To resolve these troubling issues, innovative new health care delivery models are needed in rural America.  Flexible and sustainable models that focus on improving access and population health are a significant part of the solution. As Finance Committee Chairman Senator Orrin Hatch explained at the beginning of the hearing, “One consistent theme we will hear from our witnesses today is flexibility – they want the flexibility to design innovative ideas that are tailored to fit the specific needs of the communities they serve.” We believe that flexibility is key for rural communities, and a “one-size fits all” approach to rural policy is destined for failure.
 
Three of NRHA’s members testified at the hearing: Dr. George H. Pink, Deputy Director, NC Rural Health Research Program Sheps Center for Health Services Research; NRHA Past President Dr.
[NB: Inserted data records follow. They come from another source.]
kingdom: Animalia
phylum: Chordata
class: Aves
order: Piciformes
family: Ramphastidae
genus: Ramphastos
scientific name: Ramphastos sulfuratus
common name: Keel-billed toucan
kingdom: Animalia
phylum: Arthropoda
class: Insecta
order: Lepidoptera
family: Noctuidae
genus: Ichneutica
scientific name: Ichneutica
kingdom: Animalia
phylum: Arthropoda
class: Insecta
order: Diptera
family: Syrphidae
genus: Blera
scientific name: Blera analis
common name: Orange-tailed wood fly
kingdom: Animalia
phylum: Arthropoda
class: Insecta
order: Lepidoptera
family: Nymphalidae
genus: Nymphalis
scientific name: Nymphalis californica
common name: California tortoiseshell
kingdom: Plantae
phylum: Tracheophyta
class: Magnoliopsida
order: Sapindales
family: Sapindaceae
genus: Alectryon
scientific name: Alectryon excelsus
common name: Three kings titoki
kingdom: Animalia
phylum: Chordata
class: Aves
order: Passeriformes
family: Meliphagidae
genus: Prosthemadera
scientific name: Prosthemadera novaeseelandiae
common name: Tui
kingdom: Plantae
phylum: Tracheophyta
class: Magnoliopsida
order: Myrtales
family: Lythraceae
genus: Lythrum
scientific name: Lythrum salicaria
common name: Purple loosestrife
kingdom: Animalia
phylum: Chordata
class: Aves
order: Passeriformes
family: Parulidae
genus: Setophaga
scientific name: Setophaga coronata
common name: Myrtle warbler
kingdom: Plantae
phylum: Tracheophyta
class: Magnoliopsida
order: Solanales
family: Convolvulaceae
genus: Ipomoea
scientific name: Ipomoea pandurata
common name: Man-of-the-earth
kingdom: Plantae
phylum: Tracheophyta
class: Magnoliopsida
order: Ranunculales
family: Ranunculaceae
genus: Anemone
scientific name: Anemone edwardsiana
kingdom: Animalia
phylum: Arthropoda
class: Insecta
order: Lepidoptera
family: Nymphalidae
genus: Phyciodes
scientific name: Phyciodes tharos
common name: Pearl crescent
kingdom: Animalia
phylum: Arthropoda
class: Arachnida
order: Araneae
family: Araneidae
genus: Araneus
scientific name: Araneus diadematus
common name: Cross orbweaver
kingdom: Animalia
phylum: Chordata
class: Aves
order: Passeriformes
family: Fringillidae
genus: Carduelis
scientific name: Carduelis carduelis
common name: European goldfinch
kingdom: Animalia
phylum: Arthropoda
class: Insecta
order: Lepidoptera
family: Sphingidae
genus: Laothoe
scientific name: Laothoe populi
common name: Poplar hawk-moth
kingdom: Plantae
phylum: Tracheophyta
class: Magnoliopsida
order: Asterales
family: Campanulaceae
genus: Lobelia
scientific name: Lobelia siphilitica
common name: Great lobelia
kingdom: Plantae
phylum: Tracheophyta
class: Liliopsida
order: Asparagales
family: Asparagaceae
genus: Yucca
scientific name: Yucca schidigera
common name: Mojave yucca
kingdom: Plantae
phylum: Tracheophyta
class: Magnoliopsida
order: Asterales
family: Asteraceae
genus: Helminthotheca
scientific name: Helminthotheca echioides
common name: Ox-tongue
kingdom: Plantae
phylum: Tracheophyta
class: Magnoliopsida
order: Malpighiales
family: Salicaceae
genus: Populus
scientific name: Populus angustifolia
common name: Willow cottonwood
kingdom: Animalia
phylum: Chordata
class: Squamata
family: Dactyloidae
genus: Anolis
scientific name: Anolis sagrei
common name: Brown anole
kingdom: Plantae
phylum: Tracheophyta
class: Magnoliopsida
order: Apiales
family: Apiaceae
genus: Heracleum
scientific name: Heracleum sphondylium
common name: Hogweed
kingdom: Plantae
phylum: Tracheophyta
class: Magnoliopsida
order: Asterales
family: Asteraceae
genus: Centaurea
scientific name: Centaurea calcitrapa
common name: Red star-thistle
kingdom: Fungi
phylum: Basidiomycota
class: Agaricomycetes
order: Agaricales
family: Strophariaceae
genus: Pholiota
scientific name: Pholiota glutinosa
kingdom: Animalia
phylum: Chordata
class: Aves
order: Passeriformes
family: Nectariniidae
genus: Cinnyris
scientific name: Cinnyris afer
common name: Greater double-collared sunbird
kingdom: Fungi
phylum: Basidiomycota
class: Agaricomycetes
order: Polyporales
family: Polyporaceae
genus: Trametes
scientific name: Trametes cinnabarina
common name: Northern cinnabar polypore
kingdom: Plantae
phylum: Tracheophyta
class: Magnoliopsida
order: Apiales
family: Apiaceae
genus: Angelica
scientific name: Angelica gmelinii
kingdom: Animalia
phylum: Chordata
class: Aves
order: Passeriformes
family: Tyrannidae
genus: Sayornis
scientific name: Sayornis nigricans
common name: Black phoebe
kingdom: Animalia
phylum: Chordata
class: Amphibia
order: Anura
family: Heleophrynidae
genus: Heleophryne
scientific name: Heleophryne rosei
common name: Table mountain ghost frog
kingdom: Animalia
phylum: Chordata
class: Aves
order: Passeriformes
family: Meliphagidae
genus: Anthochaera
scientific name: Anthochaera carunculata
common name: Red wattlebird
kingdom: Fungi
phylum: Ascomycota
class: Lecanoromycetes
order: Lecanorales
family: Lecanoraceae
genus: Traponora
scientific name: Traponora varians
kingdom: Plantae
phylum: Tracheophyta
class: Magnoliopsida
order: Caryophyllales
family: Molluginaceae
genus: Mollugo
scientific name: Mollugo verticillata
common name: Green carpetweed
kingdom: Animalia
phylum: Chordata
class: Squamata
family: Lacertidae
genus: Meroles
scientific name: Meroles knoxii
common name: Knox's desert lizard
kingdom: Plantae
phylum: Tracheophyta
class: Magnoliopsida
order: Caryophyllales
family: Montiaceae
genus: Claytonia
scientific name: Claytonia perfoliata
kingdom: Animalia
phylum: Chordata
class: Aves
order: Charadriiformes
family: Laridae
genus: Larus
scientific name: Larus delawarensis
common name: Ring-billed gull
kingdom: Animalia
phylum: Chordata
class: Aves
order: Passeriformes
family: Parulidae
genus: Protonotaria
Keith J. Mueller, University of Iowa College of Public Health, Gerhard Hartman Professor In Health Management and Policy, Director, RUPRI Center For Rural Health Policy Analysis; and Ms. Konnie Martin, Chief Executive Officer of San Luis Valley Health in Alamosa, Colorado. We appreciate the Committee’s work to ensure that the witnesses come from diverse rural health backgrounds, and we were incredibly grateful for their perspectives on the various challenges facing rural communities.
 
Dr. Pink outlined the long-term unprofitability of rural hospitals and focused on the effects of the closure crisis on communities: “Some convert to another type of health care facility, but more than one half no longer provide any health care services – they are now parking lots or empty buildings. Patients travel an 3 average of 12.5 miles to the next closest hospital, but many travel 25 miles or more. For the old, poor, and disabled who cannot afford or do not have access to reliable transportation, these distances can be very real barriers to obtaining needed care.”
 
NRHA applauds the Senate Finance Committee for holding this important hearing. We are grateful to the Members of the Committee for their constant commitment to rural America, and we look forward to continuing this dialogue with them about policies to improve rural health care during and after the hearing.